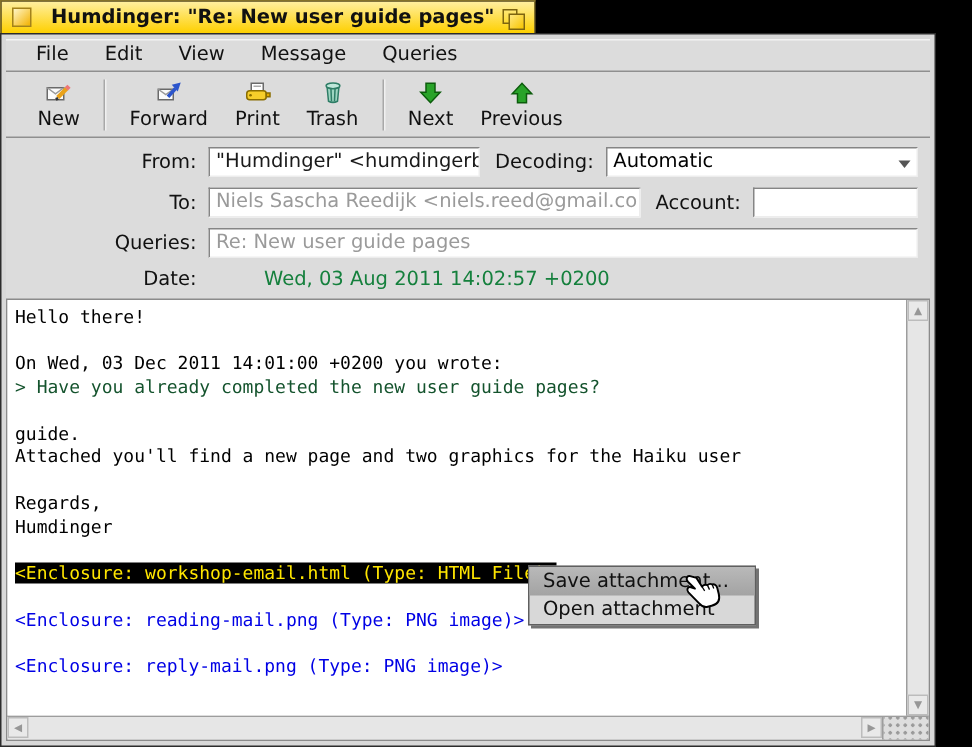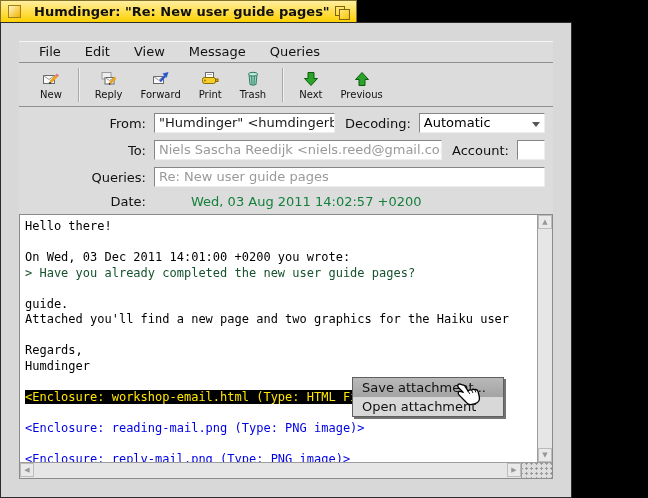--- a/index.html
+++ b/index.html
@@ -21,8 +21,8 @@
     background:linear-gradient(135deg,#ffe77e,#f7c500);}
 
   
-  .window{position:absolute;left:0;top:22px;width:572px;height:476px;box-sizing:border-box;
-    background:#d8d8d8;border:1px solid #2c2c2c;padding:18px;display:flex;flex-direction:column;}
+  .window{position:absolute;left:0;top:22px;width:624px;height:476px;box-sizing:border-box;
+    background:#d8d8d8;border:1px solid #2c2c2c;padding:3px;display:flex;flex-direction:column;}
 
   
   .menubar{height:21px;background:#dcdcdc;border-bottom:1px solid #8f8f8f;

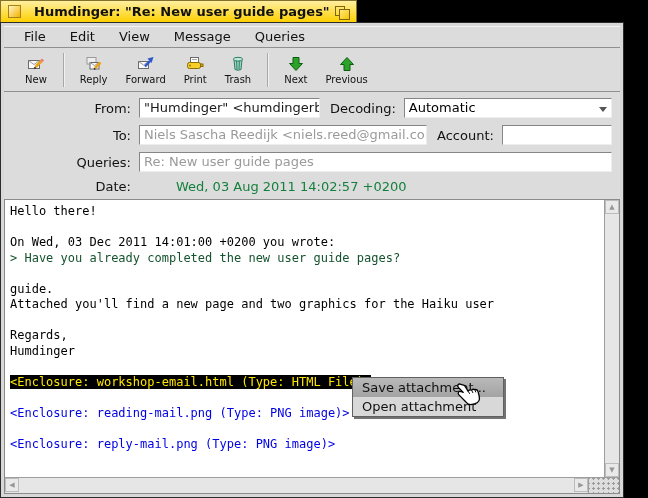--- a/index.html
+++ b/index.html
@@ -33,7 +33,7 @@
   .toolbar{height:43px;background:#dcdcdc;border-bottom:1px solid #8f8f8f;
     display:flex;align-items:center;padding-left:12px;flex:0 0 auto;}
   .tbtn{display:flex;flex-direction:column;align-items:center;justify-content:flex-start;
-    padding:1px 9px;font-size:10px;color:#111;}
+    padding:1px 9px;font-size:13px;color:#111;}
   .tbtn svg{display:block;margin-bottom:1px;}
   .tsep{width:1px;height:34px;background:#a8a8a8;box-shadow:1px 0 0 #f0f0f0;margin:0 7px;}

WRITTEN TASK:
Each entry above is to be restated exactly, without its images.

EXERCISE OUTPUT:
--- a/index.html
+++ b/index.html
@@ -21,8 +21,8 @@
     background:linear-gradient(135deg,#ffe77e,#f7c500);}
 
   
-  .window{position:absolute;left:0;top:22px;width:572px;height:476px;box-sizing:border-box;
-    background:#d8d8d8;border:1px solid #2c2c2c;padding:18px;display:flex;flex-direction:column;}
+  .window{position:absolute;left:0;top:22px;width:624px;height:476px;box-sizing:border-box;
+    background:#d8d8d8;border:1px solid #2c2c2c;padding:3px;display:flex;flex-direction:column;}
 
   
   .menubar{height:21px;background:#dcdcdc;border-bottom:1px solid #8f8f8f;

--- a/index.html
+++ b/index.html
@@ -33,7 +33,7 @@
   .toolbar{height:43px;background:#dcdcdc;border-bottom:1px solid #8f8f8f;
     display:flex;align-items:center;padding-left:12px;flex:0 0 auto;}
   .tbtn{display:flex;flex-direction:column;align-items:center;justify-content:flex-start;
-    padding:1px 9px;font-size:10px;color:#111;}
+    padding:1px 9px;font-size:13px;color:#111;}
   .tbtn svg{display:block;margin-bottom:1px;}
   .tsep{width:1px;height:34px;background:#a8a8a8;box-shadow:1px 0 0 #f0f0f0;margin:0 7px;}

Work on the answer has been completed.